'Mamata hatching conspiracy to frame me,' says Mukul Roy after CBI grilling

The BJP leader was questioned by the agency in connection with the Narada sting case

BJP leader Mukul Roy at the CBI office in Kolkata | Salil Bera BJP leader Mukul Roy at the CBI office in Kolkata | Salil Bera

Bharatiya Janata Party leader Mukul Roy, who was interrogated by the CBI on Saturday in connection with the Narada sting case, made a startling allegations against West Bengal Chief Minister Mamata Banerjee, accusing her of hatching a “big conspiracy” to frame him. Talking to media soon after the two-and-a-half-hour long grilling at the agency office in Nizam Palace in South Kolkata, the former railway minister denied any involvement in the case.

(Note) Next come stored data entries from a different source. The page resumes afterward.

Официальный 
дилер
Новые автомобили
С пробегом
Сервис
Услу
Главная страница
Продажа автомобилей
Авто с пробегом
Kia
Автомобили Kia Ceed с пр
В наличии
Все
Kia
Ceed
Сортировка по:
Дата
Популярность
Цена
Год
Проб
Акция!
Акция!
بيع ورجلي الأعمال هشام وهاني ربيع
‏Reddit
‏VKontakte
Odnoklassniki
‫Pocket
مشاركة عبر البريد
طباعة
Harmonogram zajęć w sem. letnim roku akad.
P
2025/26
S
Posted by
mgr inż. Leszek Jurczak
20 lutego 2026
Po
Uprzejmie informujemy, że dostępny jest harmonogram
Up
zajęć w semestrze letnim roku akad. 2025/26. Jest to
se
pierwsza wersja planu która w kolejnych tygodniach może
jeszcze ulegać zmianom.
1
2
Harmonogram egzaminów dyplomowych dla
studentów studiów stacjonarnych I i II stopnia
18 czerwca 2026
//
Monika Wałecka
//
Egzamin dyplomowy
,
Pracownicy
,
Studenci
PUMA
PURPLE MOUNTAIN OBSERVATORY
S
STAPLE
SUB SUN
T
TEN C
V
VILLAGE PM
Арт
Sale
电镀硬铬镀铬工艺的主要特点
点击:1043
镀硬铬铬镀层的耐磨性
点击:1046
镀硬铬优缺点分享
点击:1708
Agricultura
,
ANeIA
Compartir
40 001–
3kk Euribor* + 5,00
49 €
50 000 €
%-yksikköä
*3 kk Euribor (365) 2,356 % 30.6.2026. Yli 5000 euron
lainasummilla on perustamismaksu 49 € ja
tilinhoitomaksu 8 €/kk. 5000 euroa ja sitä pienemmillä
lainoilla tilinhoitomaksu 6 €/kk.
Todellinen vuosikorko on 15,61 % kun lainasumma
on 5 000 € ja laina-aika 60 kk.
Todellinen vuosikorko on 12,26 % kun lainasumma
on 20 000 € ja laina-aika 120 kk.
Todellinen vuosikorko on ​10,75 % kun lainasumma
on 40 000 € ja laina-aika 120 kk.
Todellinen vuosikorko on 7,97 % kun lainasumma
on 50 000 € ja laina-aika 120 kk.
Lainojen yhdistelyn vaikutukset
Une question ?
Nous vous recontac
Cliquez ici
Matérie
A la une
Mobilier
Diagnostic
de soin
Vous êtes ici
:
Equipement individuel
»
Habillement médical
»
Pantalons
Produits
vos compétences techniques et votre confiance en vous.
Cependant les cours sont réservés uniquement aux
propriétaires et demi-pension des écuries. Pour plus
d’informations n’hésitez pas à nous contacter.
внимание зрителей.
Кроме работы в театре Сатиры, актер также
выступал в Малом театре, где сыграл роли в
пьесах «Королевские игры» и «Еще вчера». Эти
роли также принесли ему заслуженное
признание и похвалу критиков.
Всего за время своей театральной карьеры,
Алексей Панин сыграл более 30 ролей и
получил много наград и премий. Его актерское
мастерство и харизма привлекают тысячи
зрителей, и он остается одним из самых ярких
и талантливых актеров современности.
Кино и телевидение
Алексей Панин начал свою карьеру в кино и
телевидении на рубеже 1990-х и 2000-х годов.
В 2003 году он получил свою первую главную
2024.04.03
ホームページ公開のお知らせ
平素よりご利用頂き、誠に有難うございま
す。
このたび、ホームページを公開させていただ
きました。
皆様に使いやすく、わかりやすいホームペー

Roy was a close aide of Banerjee during his long stint with the Trinamool Congress.

"Mamata Banerjee is hatching a big conspiracy against me. Whoever is being arrested for corruption, they are being told to take the name of Mukul Roy," he said.

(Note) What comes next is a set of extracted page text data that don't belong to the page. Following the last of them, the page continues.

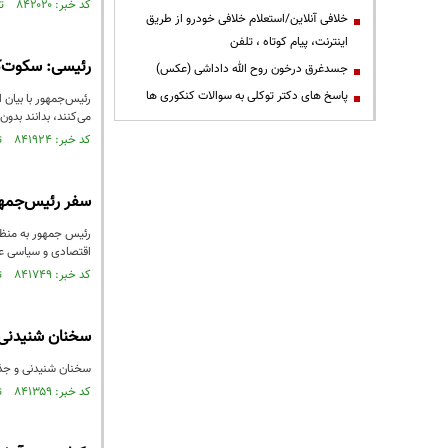
کد خبر: ۸۴۲۰۲۰ تاریخ انتشار : ۱۴۰۲/۱۲/۱۳
خلافی آنلاین/استعلام خلافی خودرو از طریق
اینترنت، پیام کوتاه ، تلفن
رئیسی: سکوت‌ک
جسدغرق درخون روح الله داداشی (عکس)
پاسخ های دکتر توکلی به سوالات کنکوری ها
رئیس‌جمهور با بیان 
می‌کنند، بدانند بدو
کد خبر: ۸۴۱۹۲۴ تاریخ انتشار : ۱۴۰۲/۱۲/۱۲
سفر رئیس‌جمهور پس از ۱۴ 
اقتصادی و سیاسی عا
کد خبر: ۸۴۱۷۴۹ تاریخ انتشار : ۱۴۰۲/۱۲/۰۹
سخنان شنيدنی و
سخنان شنيدنی و جذاب
کد خبر: ۸۴۱۳۵۹ تاریخ انتشار : ۱۴۰۲/۱۲/۰۳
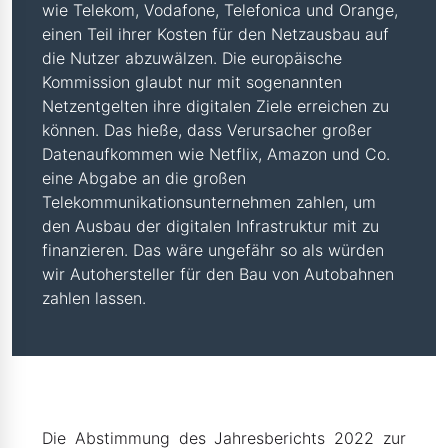
wie Telekom, Vodafone, Telefonica und Orange,
einen Teil ihrer Kosten für den Netzausbau auf
die Nutzer abzuwälzen. Die europäische
Kommission glaubt nur mit sogenannten
Netzentgelten ihre digitalen Ziele erreichen zu
können. Das hieße, dass Verursacher großer
Datenaufkommen wie Netflix, Amazon und Co.
eine Abgabe an die großen
Telekommunikationsunternehmen zahlen, um
den Ausbau der digitalen Infrastruktur mit zu
finanzieren. Das wäre ungefähr so als würden
wir Autohersteller für den Bau von Autobahnen
zahlen lassen.
Die Abstimmung des Jahresberichts 2022 zur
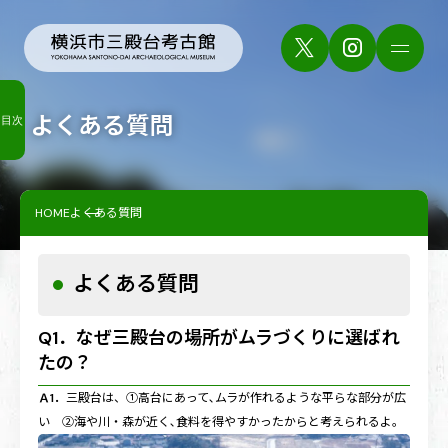
よくある質問
目次
HOME
よくある質問
よくある質問
Q1．なぜ三殿台の場所がムラづくりに選ばれ
たの？
Ａ1．
三殿台は、①高台にあって､ムラが作れるような平らな部分が広
い ②海や川・森が近く､食料を得やすかったからと考えられるよ。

The CBI had summoned Roy a day after it arrested IPS officer S.M.H. Mirza on Thursday. Since Roy failed to appear before the agency on Friday, it sent him a second notice, asking him to appear before it on Saturday.

Roy said the chief minister did not want people to cooperate with the CBI.

"They (CBI) called me today. They questioned me. If they need me, they will call me again, and I will come," he said, but evaded a question on whether he was brought face-to-face with Mirza.

Mirza was the Superintendent of Police of Burdwan district when the sting operation was conducted by the Narada News portal.

In the Narada tapes, which had surfaced ahead of the 2016 West Bengal Assembly polls, people resembling senior Trinamool Congress leaders and Mirza are seen accepting money from representatives of a fictitious company in return for favours. 

Roy, who was then a Trinamool Congress MP, was purportedly shown conversing with journalist Mathew Samuels who claimed to have conducted the sting operation in 2014.